What Your Work Bag Tells Her About You
Turns out, a lot more than you might think.
You’re a professional and you should want to be regarded as such, especially when you’re trying to prove how damn professional you are to a happy hour date. But your work attire goes beyond your jacket, pants and shoes—it goes even beyond your choice of tie and socks. Your work bag is an essential part of the look, and it’s one that could make or break your credibility.
Maybe you’ve had the same bag that’s been with you through thick and thin, but it probably has the wear and tear to prove it. You don’t want to be showing up to an after-work date with a business bag that appears amateur and unserious.
Take a look at what your work bag tells her about you, and maybe reconsider your approach.
Briefcase: Briefcases are best for meetings as they’ll hold all your important documents in an organized way.
What it says: You mean business.
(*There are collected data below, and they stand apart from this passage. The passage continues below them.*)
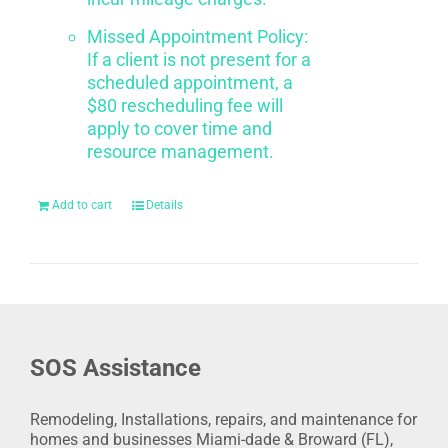
Missed Appointment Policy:
If a client is not present for a
scheduled appointment, a
$80 rescheduling fee will
apply to cover time and
resource management.
Add to cart
Details
SOS Assistance
Remodeling, Installations, repairs, and maintenance for
homes and businesses Miami-dade & Broward (FL),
You go to meetings and are important enough to have to bring stuff with you—you’re not just the guy sitting idly in the back of the room.
Messenger bag: These cross-body bags are great for business travel because they’re organized and roomy enough for your laptop and anything extra you’ve got to pack.
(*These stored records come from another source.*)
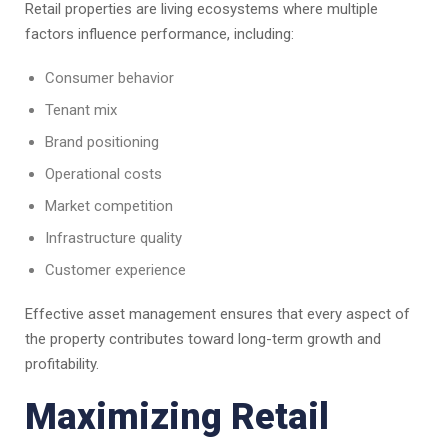
Retail properties are living ecosystems where multiple
factors influence performance, including:
Consumer behavior
Tenant mix
Brand positioning
Operational costs
Market competition
Infrastructure quality
Customer experience
Effective asset management ensures that every aspect of
the property contributes toward long-term growth and
profitability.
Maximizing Retail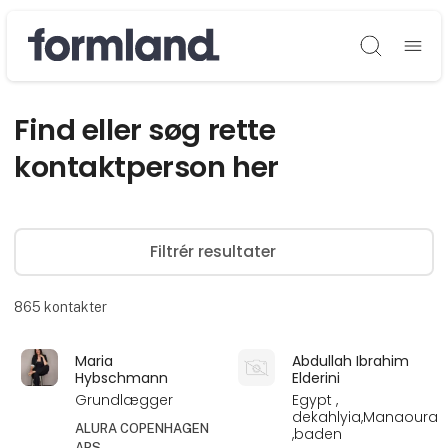
Søg
Find eller søg rette
kontaktperson her
Filtrér resultater
865
kontakter
Maria
Abdullah Ibrahim
Hybschmann
Elderini
Grundlægger
Egypt ,
dekahlyia,Manaoura
ALURA COPENHAGEN
,baden
APS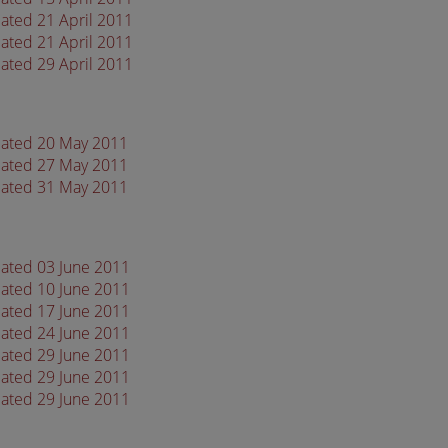
ated 21 April 2011
ated 21 April 2011
ated 29 April 2011
dated 20 May 2011
dated 27 May 2011
dated 31 May 2011
dated 03 June 2011
dated 10 June 2011
dated 17 June 2011
dated 24 June 2011
dated 29 June 2011
dated 29 June 2011
dated 29 June 2011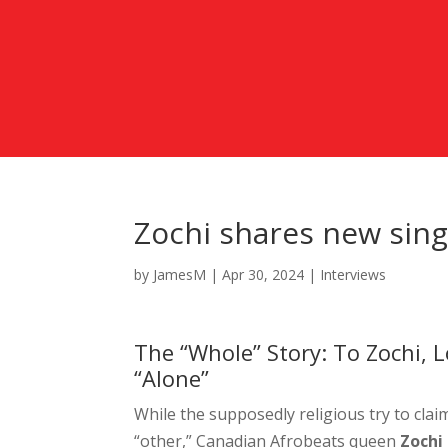
Zochi shares new singl
by
JamesM
|
Apr 30, 2024
|
Interviews
The “Whole” Story: To Zochi, 
“Alone”
While the supposedly religious try to cla
“other,” Canadian Afrobeats queen
Zochi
What it says: Having a messenger bag slung over your shoulder tells her that you’re a man on the move. Maybe that means you’re not looking for anything serious, since you’re always jetting out of town. Or maybe you’re just looking for a woman who can keep up.
Leather rucksack: A nice heritage backpack (i.e. not your college book bag).
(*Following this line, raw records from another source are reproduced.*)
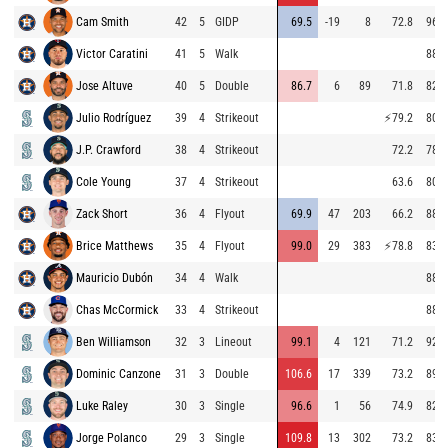
Cam Smith
42
5
GIDP
69.5
-19
8
72.8
96.6
Victor Caratini
41
5
Walk
88.3
Jose Altuve
40
5
Double
86.7
6
89
71.8
82.3
Julio Rodríguez
39
4
Strikeout
⚡
79.2
80.4
J.P. Crawford
38
4
Strikeout
72.2
78.4
Cole Young
37
4
Strikeout
63.6
80.4
Zack Short
36
4
Flyout
69.9
47
203
66.2
88.8
Brice Matthews
35
4
Flyout
99.0
29
383
⚡
78.8
83.8
Mauricio Dubón
34
4
Walk
88.1
Chas McCormick
33
4
Strikeout
88.5
Ben Williamson
32
3
Lineout
99.1
4
121
71.2
92.8
Dominic Canzone
31
3
Double
106.6
17
339
73.2
89.1
Luke Raley
30
3
Single
96.6
1
56
74.9
82.4
Jorge Polanco
29
3
Single
109.8
13
302
73.2
83.2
What it says: Backpacks are having a moment, and you’re on top of it because they feel better on your back anyway. In short: You care about style and comfort.
Beat-up backpack: Any backpack that’s been with you for one too many years.
What it says: You have trouble letting go of the past, even when it’s weighing you down… quite literally. Old beat-up backpacks belong at the gym (if you really refuse to get yourself a duffle), but they most certainly do not belong in the office.
Drawstring sack: One of those freebies you don’t even quite remember how you procured.
What it says: Drawstring sacks have no place in the office; in fact, they have no place anywhere except maybe the beach. Their straps are uncomfortable and they’re unorganized because they’re just one big sack. They’re rendered ultimately useless, just like she’ll think of the time she spent on a date with you and your drawstring bag.
Attaché case: A hard briefcase usually made of aluminum or leather.
What it says: Maybe you’re an accountant. Maybe you’re a spy. Whatever the case, you’re a serious man. You wouldn’t risk wrinkling a document, which is why you opted for a solid bag. Which means you’re probably the protective type.
No bag: You either carry all your papers in more-than-likely disorganized folders or you’re not important enough to have anything to even carry.
What it says: Your life is disordered and chaotic. That, or you’re just unemployed.